A few studies evaluated transplant outcomes in relation to non-donor-specific anti-HLA antibodies (non-DSAs) in various donor types of AHSCT [38–40]. Takanashi and colleagues reported a similar rate of engraftment in cord blood stem cell transplant recipients who had anti-HLA antibodies without the corresponding HLA in the transplanted cord blood compared with recipients without anti-HLA antibodies, while rate of engraftment in recipients who had anti-HLA antibodies corresponding with donor cord blood HLA (DSAs) was significantly lower [38]. Similar results were found in the study by the Eurocord group, which reported no difference in neutrophil engraftment after single or double UCB transplants in 32 recipients with non-DSAs, compared to 158 patients without HLA antibodies [39]. Also, in a retrospective study of recipients of matched unrelated stem cell transplants, we found that alloimmunization as such did not cause a significant increase risk of GF unless antibodies were directed against the donor HLA antigens, suggesting that DSA is the key to the development of GF in AHSCT [40].

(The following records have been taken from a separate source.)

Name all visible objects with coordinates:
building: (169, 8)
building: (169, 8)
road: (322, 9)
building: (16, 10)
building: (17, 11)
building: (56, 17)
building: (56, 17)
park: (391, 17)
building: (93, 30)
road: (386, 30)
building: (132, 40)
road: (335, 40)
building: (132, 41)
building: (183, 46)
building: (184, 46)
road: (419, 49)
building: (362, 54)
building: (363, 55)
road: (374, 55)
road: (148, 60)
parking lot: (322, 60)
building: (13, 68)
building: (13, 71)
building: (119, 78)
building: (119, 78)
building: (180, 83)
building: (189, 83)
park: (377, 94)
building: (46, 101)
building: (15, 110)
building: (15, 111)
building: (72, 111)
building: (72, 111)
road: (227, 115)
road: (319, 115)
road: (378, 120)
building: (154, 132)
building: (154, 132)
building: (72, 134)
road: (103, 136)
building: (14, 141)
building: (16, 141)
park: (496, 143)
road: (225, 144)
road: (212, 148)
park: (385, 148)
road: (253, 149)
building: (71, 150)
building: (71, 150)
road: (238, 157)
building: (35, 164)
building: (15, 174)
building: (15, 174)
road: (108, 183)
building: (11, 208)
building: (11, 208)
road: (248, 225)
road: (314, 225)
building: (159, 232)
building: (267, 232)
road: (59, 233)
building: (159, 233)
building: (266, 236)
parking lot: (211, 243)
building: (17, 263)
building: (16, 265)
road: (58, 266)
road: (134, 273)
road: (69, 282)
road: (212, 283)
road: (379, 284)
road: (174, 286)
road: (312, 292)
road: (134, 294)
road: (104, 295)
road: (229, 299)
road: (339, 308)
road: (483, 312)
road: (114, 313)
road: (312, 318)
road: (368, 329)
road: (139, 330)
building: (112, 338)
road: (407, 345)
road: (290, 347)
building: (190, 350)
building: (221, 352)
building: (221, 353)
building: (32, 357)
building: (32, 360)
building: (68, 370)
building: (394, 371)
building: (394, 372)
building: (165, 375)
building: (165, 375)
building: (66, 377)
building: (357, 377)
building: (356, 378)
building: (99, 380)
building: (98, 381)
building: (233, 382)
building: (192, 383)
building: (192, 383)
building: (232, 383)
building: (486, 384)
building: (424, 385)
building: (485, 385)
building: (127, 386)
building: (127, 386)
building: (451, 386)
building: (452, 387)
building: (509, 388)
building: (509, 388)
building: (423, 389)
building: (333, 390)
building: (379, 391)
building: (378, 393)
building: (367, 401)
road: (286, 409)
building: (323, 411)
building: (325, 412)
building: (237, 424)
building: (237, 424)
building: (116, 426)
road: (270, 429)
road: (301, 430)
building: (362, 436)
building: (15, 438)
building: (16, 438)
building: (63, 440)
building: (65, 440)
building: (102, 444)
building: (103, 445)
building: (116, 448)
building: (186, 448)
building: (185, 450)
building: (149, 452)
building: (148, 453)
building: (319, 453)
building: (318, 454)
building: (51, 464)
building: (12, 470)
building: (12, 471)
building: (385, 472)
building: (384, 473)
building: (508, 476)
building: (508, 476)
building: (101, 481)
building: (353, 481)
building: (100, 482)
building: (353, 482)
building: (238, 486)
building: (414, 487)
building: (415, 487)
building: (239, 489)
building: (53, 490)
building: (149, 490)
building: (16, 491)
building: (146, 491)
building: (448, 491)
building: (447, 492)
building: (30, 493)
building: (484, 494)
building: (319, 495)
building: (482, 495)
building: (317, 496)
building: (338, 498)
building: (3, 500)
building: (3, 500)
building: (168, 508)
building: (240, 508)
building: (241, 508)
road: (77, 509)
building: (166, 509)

It is well recognized in solid organ transplantation that repeated transfusion is a major risk factor of developing DSAs [63, 64]. DSA developed after transfusion is also an important barrier of successful engraftment in patients with severe aplastic anemia [11] and other thalassemia or hemoglobinopathies [65].

Additionally, there is a strong evidence to suggest that female sex and pregnancy confer a significant risk for allosensitization, and this risk is further increased with a higher number of pregnancies. Our group has formerly observed a striking association between the sex of patients who experience GF and the development of allosensitization. In our study of haploSCT, we found that all patients who developed DSAs were multiparous young women with a median of 3 pregnancies; 30% of women versus 12% of men had DSAs () and 7 of 8 patients with DSAs were women, all of whom except 1 had at least 2 prior pregnancies. When the presence of DSAs was evaluated in women with no pregnancies compared with the male recipients, no significant association was identified. Although the majority of allosensitized individuals in this study were women, 12% of patients with anti-HLA antibodies were men, suggesting that other factors are associated with the development of anti-HLA antibodies in these patients, most likely related to transfusion of blood products [22].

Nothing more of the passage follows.